A few details matter:

  • Use a stable source of truth for the expected edge consumers. Do not accidentally treat a missing consumer as success.
  • Prefer a dedicated stream or carefully designed subjects and filters so the sequence comparison means what you intend.
  • Remember that the ack floor is contiguous. If an earlier delivered message is not acknowledged, the floor may not advance past it.
  • Decide what should happen when an edge is offline: wait, fail closed, alert an operator, use a grace period, or apply a manual emergency process.

Is there an advisory for “all clients acked”?

There is no single shared-consumer event that means “all clients attached to this consumer have acknowledged this message,” because that is not how a JetStream consumer works.

For an exact coordination point, use one of these approaches:

  • inspect each consumer’s state through the management/API path your application already uses;
  • publish explicit application-level acknowledgements from each participant to a separate subject or stream;
  • combine both, using JetStream acknowledgement state for delivery and application acknowledgements for domain-specific readiness.

Operational events and sampled acknowledgement metrics can be useful for observability, but they should not be treated as a durable completion barrier unless your system is explicitly designed and tested around their semantics.

What about an interest-based stream with MaxMsgs: 1?

There is a niche pattern where an interest-retention stream, MaxMsgs: 1, and a discard policy such as DiscardNew can make new publishes fail while an existing message is still retained. In some designs, that can approximate a “do not accept the next item until the current item is gone” workflow.

That tradeoff is usually restrictive:

  • only one retained message can exist at a time;
  • new writes may be rejected while consumers are still processing;
  • throughput and operational behavior may be poor for general fan-out workflows;
  • it still needs careful testing against your exact retention, consumer, and failure semantics.

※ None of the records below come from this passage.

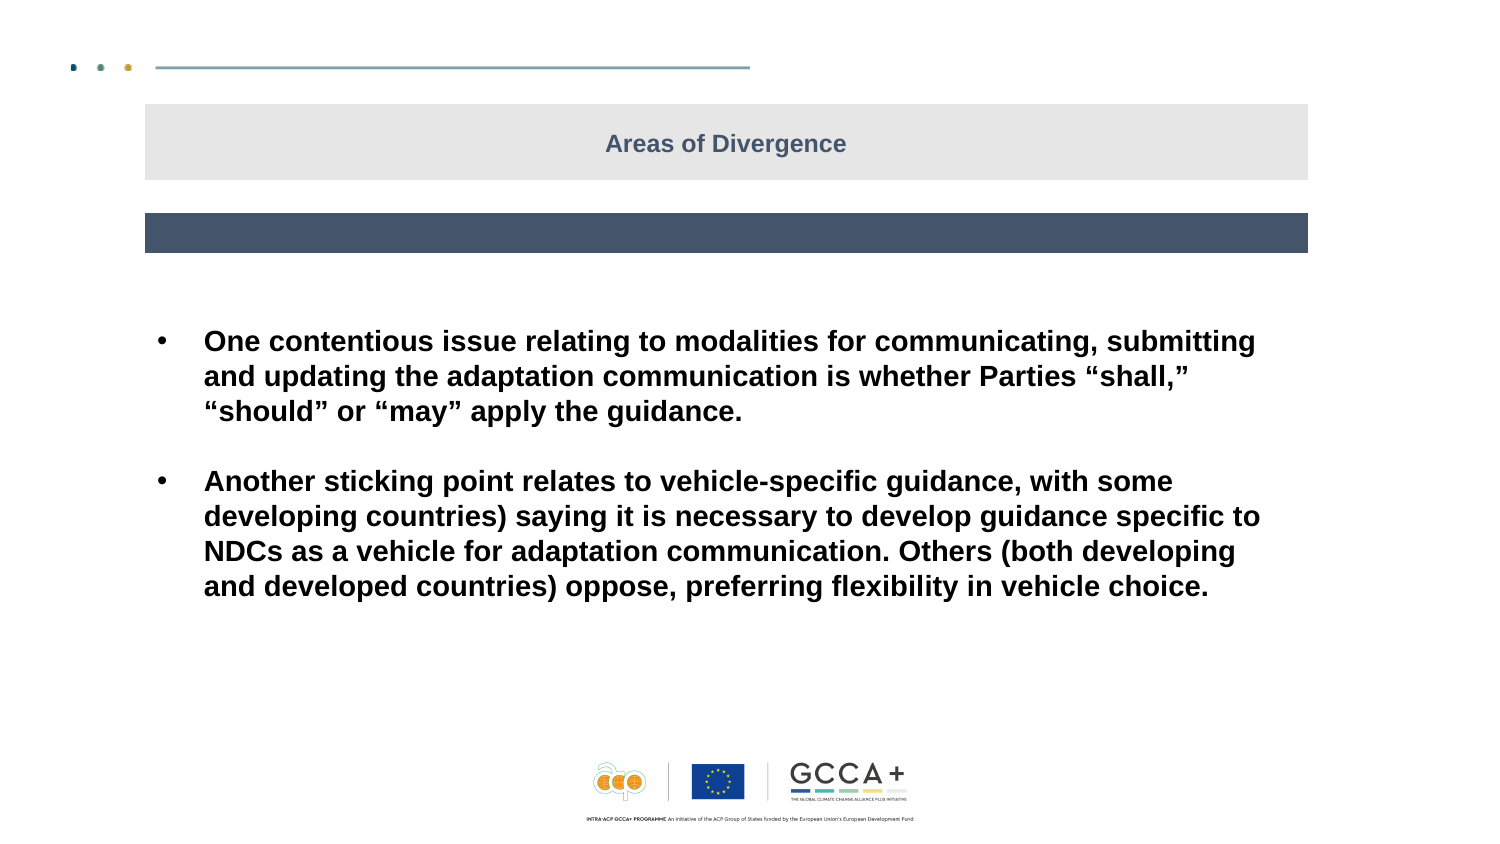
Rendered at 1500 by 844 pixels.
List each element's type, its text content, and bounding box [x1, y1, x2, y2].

text_box One contentious issue relating to modalities for communicating, submitting and updating the adaptation communication is whether Parties “shall,” “should” or “may” apply the guidance. Another sticking point relates to vehicle-specific guidance, with some developing countries) saying it is necessary to develop guidance specific to NDCs as a vehicle for adaptation communication. Others (both developing and developed countries) oppose, preferring flexibility in vehicle choice. [141, 297, 1304, 663]
picture [70, 64, 750, 72]
text_box [15, 86, 1430, 224]
text_box Areas of Divergence [145, 104, 1308, 180]
picture [563, 740, 937, 844]
text_box [15, 236, 1440, 707]
text_box [145, 213, 1308, 253]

For a key rotation that happens infrequently, it may be tempting, but a per-edge durable consumer plus an explicit readiness check is usually easier to reason about.

Practical guidance

Use a shared consumer when you want workers to split work. Use separate consumers when each participant must independently process every message.

For coordinated fan-out, such as ensuring every edge has installed new verification keys before a signer starts minting tokens with a new key, model each edge as its own durable consumer and gate the next step on each consumer’s ack floor or on explicit application-level readiness messages.